**What you will do:** Across the lines of the records below, how many have the string "GenerationSoftware" in them? Answer with the number alone.

START Supplied material

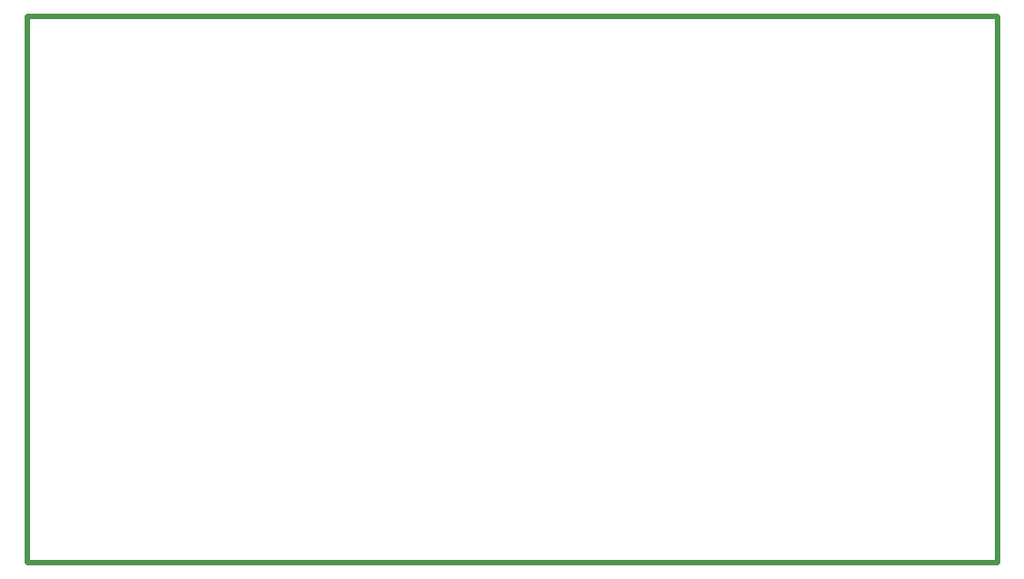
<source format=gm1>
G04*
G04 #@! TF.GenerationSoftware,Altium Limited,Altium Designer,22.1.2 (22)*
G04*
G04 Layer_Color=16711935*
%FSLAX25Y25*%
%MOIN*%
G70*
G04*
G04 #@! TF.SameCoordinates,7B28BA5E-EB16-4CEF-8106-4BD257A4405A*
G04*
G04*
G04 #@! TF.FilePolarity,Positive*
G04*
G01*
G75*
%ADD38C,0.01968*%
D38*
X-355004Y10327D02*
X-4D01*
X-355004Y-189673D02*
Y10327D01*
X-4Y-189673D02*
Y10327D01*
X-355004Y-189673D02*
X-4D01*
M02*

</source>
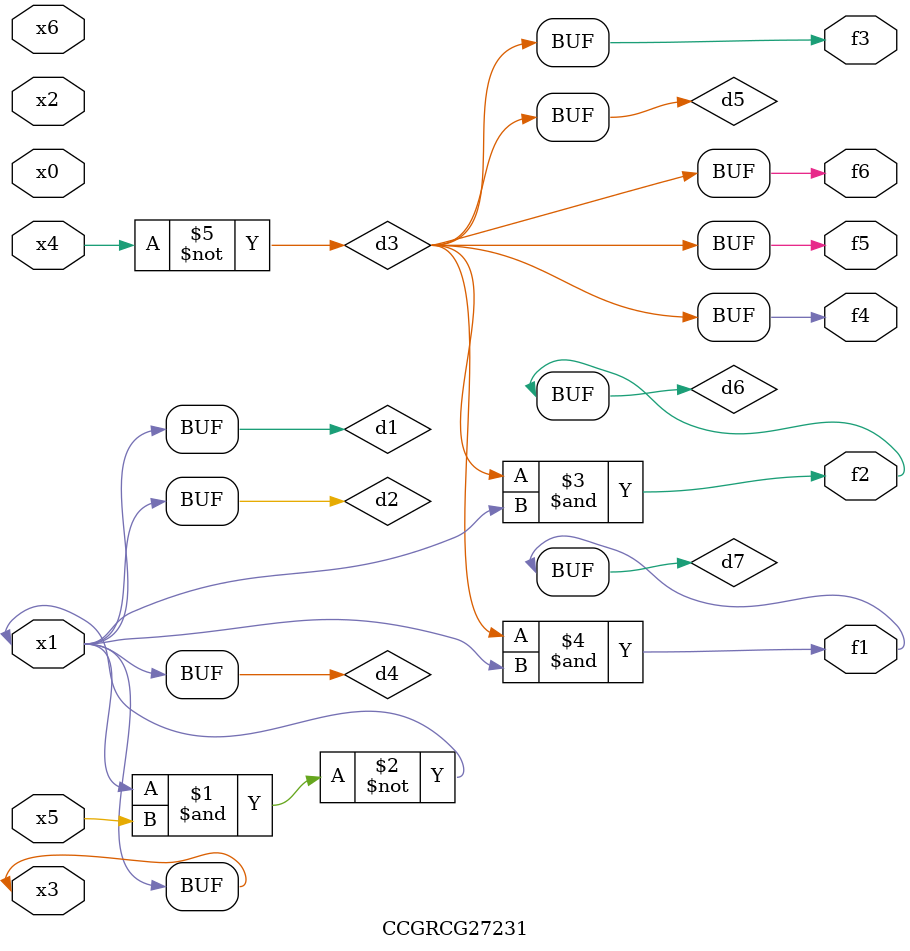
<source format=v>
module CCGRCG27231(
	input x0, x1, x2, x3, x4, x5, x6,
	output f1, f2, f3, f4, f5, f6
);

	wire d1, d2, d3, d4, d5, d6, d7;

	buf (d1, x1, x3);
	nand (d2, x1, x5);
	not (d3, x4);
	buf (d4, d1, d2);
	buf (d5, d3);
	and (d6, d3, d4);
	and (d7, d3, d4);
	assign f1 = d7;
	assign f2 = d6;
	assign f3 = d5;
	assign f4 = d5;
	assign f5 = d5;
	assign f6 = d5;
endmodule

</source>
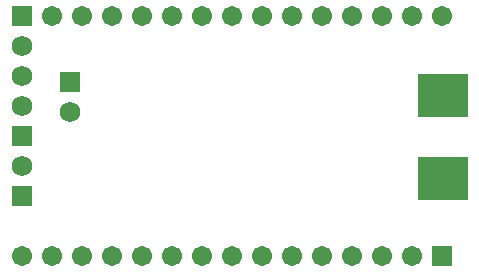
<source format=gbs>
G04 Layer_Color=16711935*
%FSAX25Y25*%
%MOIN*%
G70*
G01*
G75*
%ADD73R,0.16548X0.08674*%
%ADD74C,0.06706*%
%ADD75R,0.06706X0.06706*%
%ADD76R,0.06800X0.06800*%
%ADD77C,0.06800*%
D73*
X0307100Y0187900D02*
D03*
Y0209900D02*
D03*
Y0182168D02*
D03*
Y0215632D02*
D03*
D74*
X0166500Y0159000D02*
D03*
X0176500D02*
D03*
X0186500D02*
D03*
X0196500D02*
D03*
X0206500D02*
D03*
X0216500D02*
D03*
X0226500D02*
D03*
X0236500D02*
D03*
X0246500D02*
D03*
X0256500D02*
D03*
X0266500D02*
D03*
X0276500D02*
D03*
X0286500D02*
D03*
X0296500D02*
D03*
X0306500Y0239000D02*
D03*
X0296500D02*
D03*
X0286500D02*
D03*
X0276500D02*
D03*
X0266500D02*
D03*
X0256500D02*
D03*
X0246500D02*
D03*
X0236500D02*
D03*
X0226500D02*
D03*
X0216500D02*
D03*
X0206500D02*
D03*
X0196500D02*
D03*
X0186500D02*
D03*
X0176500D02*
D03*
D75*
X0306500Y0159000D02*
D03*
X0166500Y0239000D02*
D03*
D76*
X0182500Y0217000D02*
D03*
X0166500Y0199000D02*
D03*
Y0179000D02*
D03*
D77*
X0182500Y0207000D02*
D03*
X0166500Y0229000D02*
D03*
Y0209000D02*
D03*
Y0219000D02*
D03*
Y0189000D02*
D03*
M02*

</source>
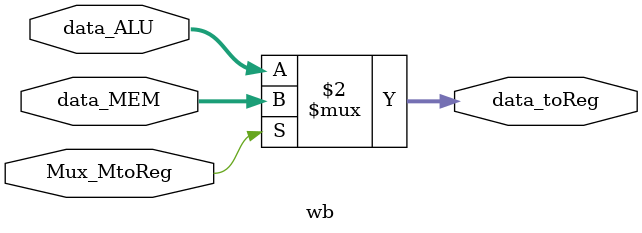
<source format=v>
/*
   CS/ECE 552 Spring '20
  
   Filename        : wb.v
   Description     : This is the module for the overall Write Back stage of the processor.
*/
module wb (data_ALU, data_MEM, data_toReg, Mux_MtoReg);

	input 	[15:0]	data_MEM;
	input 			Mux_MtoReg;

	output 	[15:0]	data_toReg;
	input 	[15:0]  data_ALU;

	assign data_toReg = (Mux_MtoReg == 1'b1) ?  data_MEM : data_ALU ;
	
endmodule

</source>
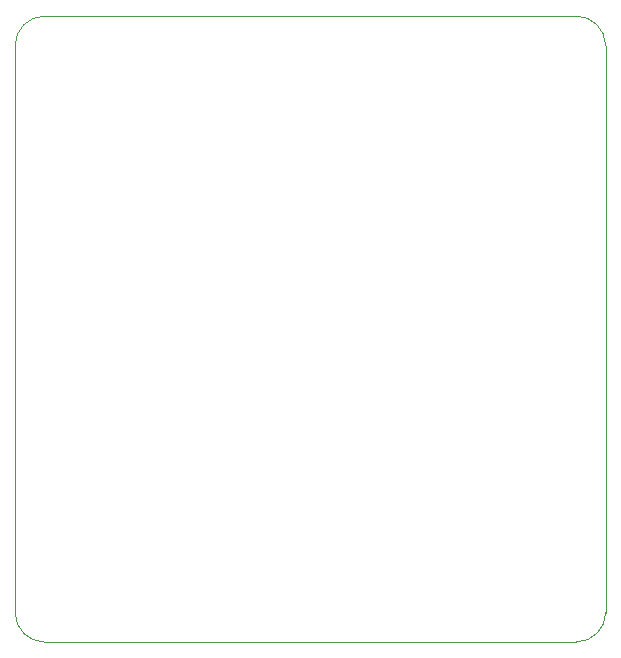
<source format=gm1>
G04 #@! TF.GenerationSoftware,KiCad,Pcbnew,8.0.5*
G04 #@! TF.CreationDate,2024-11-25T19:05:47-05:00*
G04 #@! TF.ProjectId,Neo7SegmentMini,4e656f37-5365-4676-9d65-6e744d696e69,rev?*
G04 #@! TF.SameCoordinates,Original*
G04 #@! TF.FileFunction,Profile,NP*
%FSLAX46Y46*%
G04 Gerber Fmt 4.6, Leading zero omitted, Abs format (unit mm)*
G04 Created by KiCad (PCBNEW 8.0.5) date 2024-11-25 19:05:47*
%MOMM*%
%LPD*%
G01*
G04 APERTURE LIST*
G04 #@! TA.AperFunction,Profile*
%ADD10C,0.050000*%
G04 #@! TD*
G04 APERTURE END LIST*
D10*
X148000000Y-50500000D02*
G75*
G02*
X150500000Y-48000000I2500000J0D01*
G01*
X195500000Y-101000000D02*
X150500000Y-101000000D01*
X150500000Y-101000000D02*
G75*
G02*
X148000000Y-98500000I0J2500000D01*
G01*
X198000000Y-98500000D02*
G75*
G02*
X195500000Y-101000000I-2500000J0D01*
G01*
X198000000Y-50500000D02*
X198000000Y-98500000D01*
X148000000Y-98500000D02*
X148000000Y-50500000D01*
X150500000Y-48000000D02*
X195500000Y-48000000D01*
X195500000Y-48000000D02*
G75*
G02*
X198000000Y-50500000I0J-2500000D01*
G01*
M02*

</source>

END Supplied material

**Solution for this exercise:** 2